Why? Because the concept of operations employed had not yet shifted to outpost-and-outreach mode. But this is a change that has been getting under way in the form of "village stability operations" (VSO) in which small numbers of Americans man outposts and fight alongside friendly Afghans. Everywhere these have been established, Taliban influence has been undermined. Ironically, President Hamid Karzai made a request during his visit last week that we begin to close down our small outposts. This would be a big mistake.
Keeping small numbers of U.S. and U.S. allies' forces deployed around the country, building indigenous defense capabilities where they are most needed -- all enabled and protected by U.S. air supremacy -- is the way to defeat the Taliban even as our overall numbers of troops deployed to Afghanistan are drawn down to quite low levels. For the long term, the "zero option" being bruited about is a bad idea -- e.g., see Iraq, where we are now completely gone and al Qaeda has returned. But a "nonzero option," with somewhere around 10,000 stay-behind troops, should work just fine.
And if there is a way to salvage the endgame in Afghanistan with small numbers of soldiers employing the methods honed in Anbar province six years ago, there is a larger lesson as well: We can remain active and engaged in the world using the Obama Doctrine of economy of force, rather than the "overwhelming force" called for by the Powell Doctrine. Colin Powell's vision, honed by his experiences in Vietnam, is both too costly and, increasingly, ineffective for dealing with the insurgent networks that have bedeviled so much of the world since 9/11. It is interesting that Hagel's formative experience was in Vietnam too. But it seems he took a different lesson from that war. It was a conflict characterized by repeated "surges" that eventually brought troop levels up above 500,000 -- all to no avail, as the enemy quickly learned to slip the heavy punches thrown by the Americans in their "big-unit" war.
So, whether the issue is the surge in Iraq, the looming drawdown in Afghanistan, or the size of the defense budget, Hagel's views offer insights that all should hear -- and should spark useful, long-overdue debate about military and security affairs. His clear agreement with what I see to be an emergent Obama Doctrine makes it possible to pursue a consistent, quite innovative strategic path in this age of irregular wars.
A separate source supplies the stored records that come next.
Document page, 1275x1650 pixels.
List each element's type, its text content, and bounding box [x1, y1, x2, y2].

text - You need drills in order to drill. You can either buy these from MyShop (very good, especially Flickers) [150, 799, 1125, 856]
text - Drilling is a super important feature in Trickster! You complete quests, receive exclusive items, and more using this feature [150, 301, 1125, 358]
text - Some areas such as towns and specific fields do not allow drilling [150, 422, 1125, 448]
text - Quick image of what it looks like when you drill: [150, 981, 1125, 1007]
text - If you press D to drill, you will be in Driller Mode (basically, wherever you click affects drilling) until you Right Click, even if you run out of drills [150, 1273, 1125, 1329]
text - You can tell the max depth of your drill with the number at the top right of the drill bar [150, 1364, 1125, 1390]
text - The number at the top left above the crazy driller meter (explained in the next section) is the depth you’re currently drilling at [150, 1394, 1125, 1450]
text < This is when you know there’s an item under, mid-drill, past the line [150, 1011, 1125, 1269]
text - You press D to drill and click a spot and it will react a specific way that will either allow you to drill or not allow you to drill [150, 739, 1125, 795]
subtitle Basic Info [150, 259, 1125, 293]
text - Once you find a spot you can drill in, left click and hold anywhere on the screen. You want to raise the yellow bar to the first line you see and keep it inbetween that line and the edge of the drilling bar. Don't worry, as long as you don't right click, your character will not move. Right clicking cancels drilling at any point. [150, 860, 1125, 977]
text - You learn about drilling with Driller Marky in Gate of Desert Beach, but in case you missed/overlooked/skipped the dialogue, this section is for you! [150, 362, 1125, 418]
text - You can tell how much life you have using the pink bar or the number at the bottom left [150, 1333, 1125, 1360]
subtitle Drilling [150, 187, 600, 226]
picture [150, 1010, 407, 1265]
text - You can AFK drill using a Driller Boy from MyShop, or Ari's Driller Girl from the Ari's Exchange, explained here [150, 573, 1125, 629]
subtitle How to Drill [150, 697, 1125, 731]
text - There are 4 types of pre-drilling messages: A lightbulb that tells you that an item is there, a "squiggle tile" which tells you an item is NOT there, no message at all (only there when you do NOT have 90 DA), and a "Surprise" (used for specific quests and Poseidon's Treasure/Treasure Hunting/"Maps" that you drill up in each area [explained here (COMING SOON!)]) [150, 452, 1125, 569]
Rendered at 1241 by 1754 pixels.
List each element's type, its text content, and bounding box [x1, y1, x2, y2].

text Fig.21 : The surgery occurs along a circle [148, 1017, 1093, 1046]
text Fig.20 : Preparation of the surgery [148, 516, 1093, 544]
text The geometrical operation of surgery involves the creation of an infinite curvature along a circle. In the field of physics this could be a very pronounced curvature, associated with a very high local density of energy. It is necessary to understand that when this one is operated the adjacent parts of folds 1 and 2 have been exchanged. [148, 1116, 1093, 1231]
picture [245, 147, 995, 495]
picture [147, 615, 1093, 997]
As to those in the Senate who will point to the possibility of larger conflicts that might come, demanding ever greater defense expenditures, let me just close by reminding that history is replete with examples of small forces that regularly defeated much larger ones in major wars. From the Greeks at Salamis in 490 B.C. to the Israelis in the Six-Day War of 1967 and beyond, outnumbered forces have often prevailed. The outcomes of wars are determined far less by how much you have and far more by how you fight. It is a lesson well worth heeding in this age of perpetual conflict. A lesson that Chuck Hagel learned over 40 years ago, and which clearly still informs and guides him today.